Prioritization Framework

We prioritized by customer impact:

  • Priority 1: Logged-in customer screens (197 illustrations) — active users see these daily
  • Priority 2: Logged-out public pages (91 illustrations) — affects acquisition
  • Priority 3: Design system components (6 illustrations) — cascades to multiple screens

Low-Effort Implementation

The beauty of the audit was that it made replacement straightforward. Each row in the spreadsheet included:

  • Exact file path or CDN URL
  • Team owner (from CODEOWNERS)
  • Screen where it appears
  • Trigger conditions

Teams could use Claude Code to locate and replace files with minimal manual searching. What might have taken hours per illustration now took minutes.

Results

The project is ongoing, but we've achieved significant milestones:

Audit Outcomes

  • 382 illustrations catalogued across web and mobile
  • 40 teams now have clear ownership visibility
  • 207 replacement candidates identified and prioritized
  • 20 duplicates flagged for consolidation

Process Improvements

  • Illustration request workflow established via Jira
  • AI prompts documented for consistent generation
  • Guidelines published for all brands
  • New illustrations already being created in target style

What's Next

  • Native iOS and Android audit (not yet covered)
  • Zest design system integration for centralized storage
  • Animation consistency guidelines

Reflection

What AI Enabled

This project wouldn't have been feasible without AI assistance.
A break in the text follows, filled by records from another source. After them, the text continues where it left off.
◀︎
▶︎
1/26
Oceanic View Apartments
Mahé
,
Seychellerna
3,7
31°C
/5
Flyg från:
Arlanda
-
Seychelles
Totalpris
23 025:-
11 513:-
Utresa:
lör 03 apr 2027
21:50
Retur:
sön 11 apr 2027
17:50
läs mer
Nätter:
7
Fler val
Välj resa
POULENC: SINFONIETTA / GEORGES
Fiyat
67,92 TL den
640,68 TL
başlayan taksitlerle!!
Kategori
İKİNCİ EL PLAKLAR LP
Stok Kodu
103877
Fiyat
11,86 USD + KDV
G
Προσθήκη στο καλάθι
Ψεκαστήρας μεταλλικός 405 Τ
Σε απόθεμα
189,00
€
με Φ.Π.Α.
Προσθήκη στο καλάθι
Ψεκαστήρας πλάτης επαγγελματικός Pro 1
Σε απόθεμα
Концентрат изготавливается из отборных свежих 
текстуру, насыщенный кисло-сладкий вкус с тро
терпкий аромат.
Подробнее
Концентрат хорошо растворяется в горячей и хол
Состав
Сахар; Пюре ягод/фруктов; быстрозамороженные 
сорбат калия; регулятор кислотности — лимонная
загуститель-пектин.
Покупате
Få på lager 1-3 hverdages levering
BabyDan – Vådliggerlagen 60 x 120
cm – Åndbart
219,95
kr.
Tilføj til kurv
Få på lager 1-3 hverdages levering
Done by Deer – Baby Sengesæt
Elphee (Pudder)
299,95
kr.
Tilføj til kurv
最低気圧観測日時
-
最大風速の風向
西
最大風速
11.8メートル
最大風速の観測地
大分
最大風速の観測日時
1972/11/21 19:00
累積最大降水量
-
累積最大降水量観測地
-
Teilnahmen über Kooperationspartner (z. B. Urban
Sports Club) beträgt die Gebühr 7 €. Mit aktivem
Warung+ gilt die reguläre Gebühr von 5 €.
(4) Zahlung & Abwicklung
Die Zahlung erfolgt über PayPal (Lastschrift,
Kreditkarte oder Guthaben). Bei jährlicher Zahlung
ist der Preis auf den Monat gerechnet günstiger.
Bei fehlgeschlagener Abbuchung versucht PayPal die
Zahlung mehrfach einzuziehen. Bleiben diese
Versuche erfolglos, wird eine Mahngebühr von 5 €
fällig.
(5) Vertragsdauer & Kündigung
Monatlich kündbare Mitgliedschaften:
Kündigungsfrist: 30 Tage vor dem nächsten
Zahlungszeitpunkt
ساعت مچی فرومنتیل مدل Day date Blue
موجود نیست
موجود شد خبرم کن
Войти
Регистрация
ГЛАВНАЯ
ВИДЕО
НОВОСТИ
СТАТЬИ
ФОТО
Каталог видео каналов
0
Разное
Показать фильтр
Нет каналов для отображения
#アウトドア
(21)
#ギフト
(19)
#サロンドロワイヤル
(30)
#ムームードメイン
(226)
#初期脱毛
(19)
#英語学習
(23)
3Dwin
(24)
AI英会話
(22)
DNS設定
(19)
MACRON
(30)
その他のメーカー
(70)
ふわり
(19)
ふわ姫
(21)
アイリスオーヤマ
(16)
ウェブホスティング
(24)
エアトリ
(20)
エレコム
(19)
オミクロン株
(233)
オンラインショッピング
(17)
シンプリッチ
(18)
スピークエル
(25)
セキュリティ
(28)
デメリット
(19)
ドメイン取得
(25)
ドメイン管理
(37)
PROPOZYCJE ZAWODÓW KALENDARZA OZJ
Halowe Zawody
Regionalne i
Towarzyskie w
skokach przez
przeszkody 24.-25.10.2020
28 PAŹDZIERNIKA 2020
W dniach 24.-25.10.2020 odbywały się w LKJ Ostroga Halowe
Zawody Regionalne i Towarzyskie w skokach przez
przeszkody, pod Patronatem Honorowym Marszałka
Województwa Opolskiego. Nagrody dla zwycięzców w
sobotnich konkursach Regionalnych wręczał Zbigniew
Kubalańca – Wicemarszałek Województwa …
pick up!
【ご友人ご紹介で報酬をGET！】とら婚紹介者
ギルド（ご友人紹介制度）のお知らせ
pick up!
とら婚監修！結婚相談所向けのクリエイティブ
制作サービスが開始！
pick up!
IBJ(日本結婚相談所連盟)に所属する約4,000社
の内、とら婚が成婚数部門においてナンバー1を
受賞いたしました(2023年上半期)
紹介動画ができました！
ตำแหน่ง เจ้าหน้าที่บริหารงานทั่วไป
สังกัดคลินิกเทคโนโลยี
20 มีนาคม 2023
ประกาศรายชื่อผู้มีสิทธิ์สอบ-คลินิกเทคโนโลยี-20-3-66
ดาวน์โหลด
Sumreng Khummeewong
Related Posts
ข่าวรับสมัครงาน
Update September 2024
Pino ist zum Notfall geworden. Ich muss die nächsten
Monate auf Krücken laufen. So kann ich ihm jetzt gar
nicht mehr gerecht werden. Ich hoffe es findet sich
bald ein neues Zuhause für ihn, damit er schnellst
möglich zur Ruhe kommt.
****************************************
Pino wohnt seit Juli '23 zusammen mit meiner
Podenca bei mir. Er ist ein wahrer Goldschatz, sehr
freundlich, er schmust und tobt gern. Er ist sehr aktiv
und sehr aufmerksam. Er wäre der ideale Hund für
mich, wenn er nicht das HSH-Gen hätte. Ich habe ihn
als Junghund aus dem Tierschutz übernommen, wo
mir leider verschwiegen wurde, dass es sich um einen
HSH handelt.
Manually searching two large repositories, opening hundreds of files, classifying each visually, and mapping ownership would have taken months. With Claude Code, I completed the audit in weeks—and with higher accuracy, since the AI could systematically check CODEOWNERS files and CDN patterns I might have missed.

The Human Layer

AI handled the tedious discovery work, but the strategic decisions remained human. Prioritization by customer visibility, the decision to separate photos from illustrations for review, the choice to flag duplicates rather than auto-dedupe—these required judgment that understood the organizational context.

What I'd Do Differently

  • Include native apps earlier: Native iOS and Android weren't in scope, but they'll need auditing eventually. Starting sooner would have given a complete picture.
  • Prototype the migration flow: Having teams actually replace a few illustrations during the audit phase would have surfaced implementation friction earlier.